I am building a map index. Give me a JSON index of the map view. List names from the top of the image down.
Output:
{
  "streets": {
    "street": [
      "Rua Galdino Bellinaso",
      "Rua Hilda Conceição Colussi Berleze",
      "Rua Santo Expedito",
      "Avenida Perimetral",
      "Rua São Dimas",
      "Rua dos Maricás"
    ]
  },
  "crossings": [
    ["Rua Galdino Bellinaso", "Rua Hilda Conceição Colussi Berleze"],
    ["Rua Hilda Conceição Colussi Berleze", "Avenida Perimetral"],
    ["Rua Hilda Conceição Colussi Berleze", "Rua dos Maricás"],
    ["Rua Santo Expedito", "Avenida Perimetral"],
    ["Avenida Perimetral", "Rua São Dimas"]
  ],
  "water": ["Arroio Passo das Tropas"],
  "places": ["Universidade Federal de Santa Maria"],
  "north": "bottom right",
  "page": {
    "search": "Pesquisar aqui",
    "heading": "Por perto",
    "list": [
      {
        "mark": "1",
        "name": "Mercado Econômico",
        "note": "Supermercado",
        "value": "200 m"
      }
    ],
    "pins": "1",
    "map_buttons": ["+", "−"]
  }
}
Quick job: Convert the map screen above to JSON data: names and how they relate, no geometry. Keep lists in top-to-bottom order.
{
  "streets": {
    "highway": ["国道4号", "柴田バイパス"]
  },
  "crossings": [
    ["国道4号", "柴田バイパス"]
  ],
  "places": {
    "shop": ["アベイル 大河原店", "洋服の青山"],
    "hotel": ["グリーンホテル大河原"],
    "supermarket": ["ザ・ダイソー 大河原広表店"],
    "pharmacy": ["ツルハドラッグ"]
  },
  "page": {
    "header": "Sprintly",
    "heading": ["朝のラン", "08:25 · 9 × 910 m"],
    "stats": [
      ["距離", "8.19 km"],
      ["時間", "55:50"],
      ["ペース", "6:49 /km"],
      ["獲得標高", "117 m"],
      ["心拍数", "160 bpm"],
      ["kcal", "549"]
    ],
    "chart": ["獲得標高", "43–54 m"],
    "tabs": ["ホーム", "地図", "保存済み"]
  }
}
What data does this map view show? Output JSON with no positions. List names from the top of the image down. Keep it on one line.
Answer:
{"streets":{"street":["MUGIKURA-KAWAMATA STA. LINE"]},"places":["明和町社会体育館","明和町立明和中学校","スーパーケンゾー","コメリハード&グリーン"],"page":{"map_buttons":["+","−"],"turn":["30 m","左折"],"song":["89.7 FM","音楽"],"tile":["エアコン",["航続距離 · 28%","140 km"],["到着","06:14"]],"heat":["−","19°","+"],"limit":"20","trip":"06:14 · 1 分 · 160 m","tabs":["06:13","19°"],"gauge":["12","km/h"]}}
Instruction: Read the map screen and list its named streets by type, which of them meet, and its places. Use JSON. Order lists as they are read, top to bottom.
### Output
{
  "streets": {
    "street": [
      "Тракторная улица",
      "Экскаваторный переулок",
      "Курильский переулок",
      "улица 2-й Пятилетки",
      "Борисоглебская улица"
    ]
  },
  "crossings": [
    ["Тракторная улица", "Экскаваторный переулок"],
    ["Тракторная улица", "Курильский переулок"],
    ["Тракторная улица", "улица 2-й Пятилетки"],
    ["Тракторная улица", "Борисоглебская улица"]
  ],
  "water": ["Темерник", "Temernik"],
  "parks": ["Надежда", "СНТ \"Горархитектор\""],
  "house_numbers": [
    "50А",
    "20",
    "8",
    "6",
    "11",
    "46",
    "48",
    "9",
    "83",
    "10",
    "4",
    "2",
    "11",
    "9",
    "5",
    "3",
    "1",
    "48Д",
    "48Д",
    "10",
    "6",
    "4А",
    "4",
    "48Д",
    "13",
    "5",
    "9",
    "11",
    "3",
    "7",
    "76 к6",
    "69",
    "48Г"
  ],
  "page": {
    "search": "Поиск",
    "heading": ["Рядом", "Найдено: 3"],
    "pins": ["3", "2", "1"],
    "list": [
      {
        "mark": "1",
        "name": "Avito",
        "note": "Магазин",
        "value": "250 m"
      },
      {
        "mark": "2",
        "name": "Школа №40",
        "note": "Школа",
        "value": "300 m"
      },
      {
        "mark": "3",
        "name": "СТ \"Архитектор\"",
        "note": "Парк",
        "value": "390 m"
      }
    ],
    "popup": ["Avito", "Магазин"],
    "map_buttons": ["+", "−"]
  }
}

Task brief — There is one span to return: the line holding "Instruction: Read the" and every line after it through the end of the listing above; please give it exactly and add nothing.

Answer area —
Instruction: Read the map screen and list its named streets by type, which of them meet, and its places. Use JSON. Order lists as they are read, top to bottom.
### Output
{
  "streets": {
    "street": [
      "Тракторная улица",
      "Экскаваторный переулок",
      "Курильский переулок",
      "улица 2-й Пятилетки",
      "Борисоглебская улица"
    ]
  },
  "crossings": [
    ["Тракторная улица", "Экскаваторный переулок"],
    ["Тракторная улица", "Курильский переулок"],
    ["Тракторная улица", "улица 2-й Пятилетки"],
    ["Тракторная улица", "Борисоглебская улица"]
  ],
  "water": ["Темерник", "Temernik"],
  "parks": ["Надежда", "СНТ \"Горархитектор\""],
  "house_numbers": [
    "50А",
    "20",
    "8",
    "6",
    "11",
    "46",
    "48",
    "9",
    "83",
    "10",
    "4",
    "2",
    "11",
    "9",
    "5",
    "3",
    "1",
    "48Д",
    "48Д",
    "10",
    "6",
    "4А",
    "4",
    "48Д",
    "13",
    "5",
    "9",
    "11",
    "3",
    "7",
    "76 к6",
    "69",
    "48Г"
  ],
  "page": {
    "search": "Поиск",
    "heading": ["Рядом", "Найдено: 3"],
    "pins": ["3", "2", "1"],
    "list": [
      {
        "mark": "1",
        "name": "Avito",
        "note": "Магазин",
        "value": "250 m"
      },
      {
        "mark": "2",
        "name": "Школа №40",
        "note": "Школа",
        "value": "300 m"
      },
      {
        "mark": "3",
        "name": "СТ \"Архитектор\"",
        "note": "Парк",
        "value": "390 m"
      }
    ],
    "popup": ["Avito", "Магазин"],
    "map_buttons": ["+", "−"]
  }
}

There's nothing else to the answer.